Ms. Bair argues that this proves that markets are not “self correcting.” But she fails to note that the US Government always bails out big Banks and Wall Street. Since the crisis of 2008, we have bailed on the banks with TARP, with zero interest rate loans from the Federal Reserve, and with QE1-3. Pat Choate has shown that we bailed on banks and Wall Street at least eight times in the thirty years before that. The markets are not self correcting because the Government does not allow them to work. The Federal Reserve is nothing more than a Bank bailout protection mechanism. Wall Street got special provisions in the America Invents Act to exempt them from competition from innovative startups. Wall Street is acting rationally, because it knows there are no consequences to for failure, but huge upsides if they succeed. That is not how the MARKET works Ms. BAIR – but it is how government works.

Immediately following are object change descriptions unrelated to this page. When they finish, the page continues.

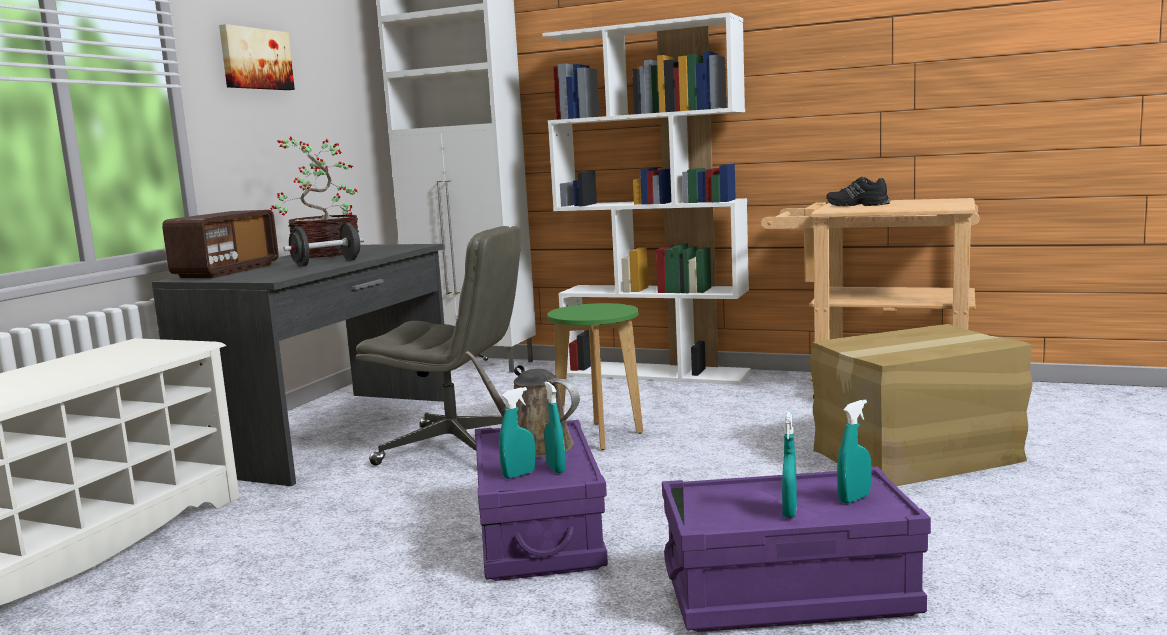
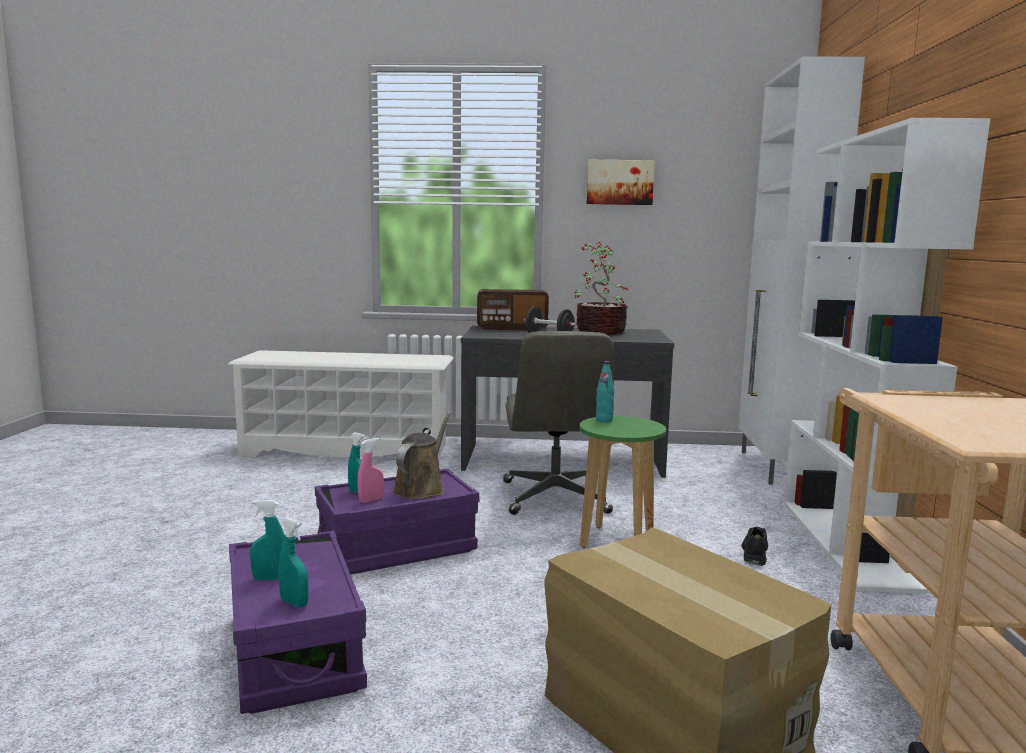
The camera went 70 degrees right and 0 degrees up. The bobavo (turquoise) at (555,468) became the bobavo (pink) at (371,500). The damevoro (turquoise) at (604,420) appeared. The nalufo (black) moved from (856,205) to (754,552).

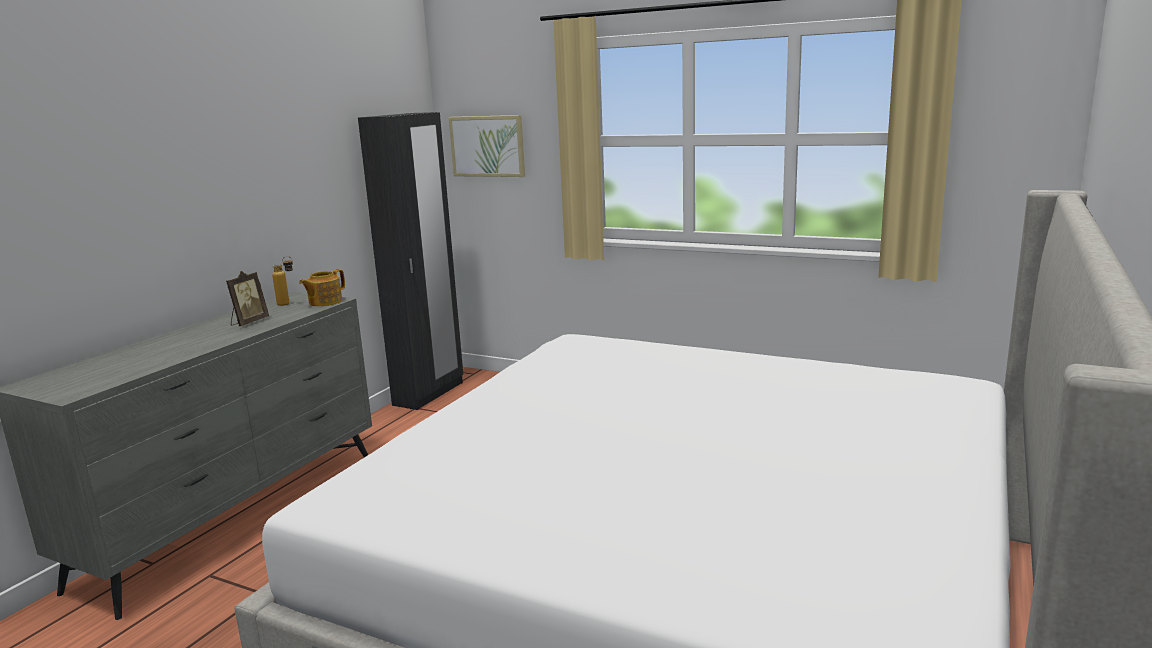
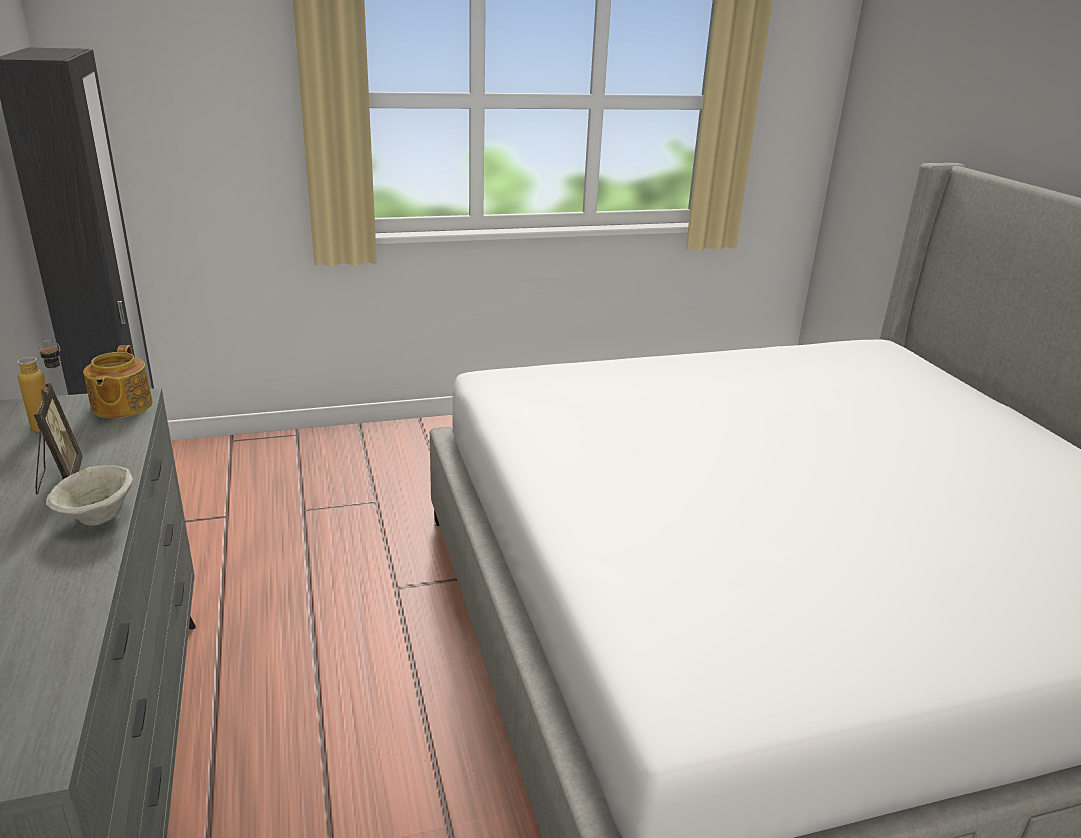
The camera went 45 degrees left and 10 degrees up. The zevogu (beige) at (99,518) appeared. The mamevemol at (487,146) disappeared.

Every academic study has shown that Financial Regulation fails to achieve its goals and in fact hurts investors. For instance, see Liu, Tung, Santoni, Gary J., Stone, Courtenay C., Federal Securities Regulations and Stock Market Returns. This paper surveys several papers that all show securities regulation has been a failure. Here are some of the effects of SOX. In 1996 60% of worldwide IPOs went public in theUS. In 2005 only 20% of worldwide IPOs were in theUS. TheUS is the only major country to have fewer public companies today than a decade ago. There has been more than a 90% decline in the number of IPOs. This particularly hurts the technology startup market. It costs around $3 Million a year to comply with SOX as a publicly traded company.
What financial regulation does is increases the cost of obtaining funding for startup and eliminates competition among financial companies.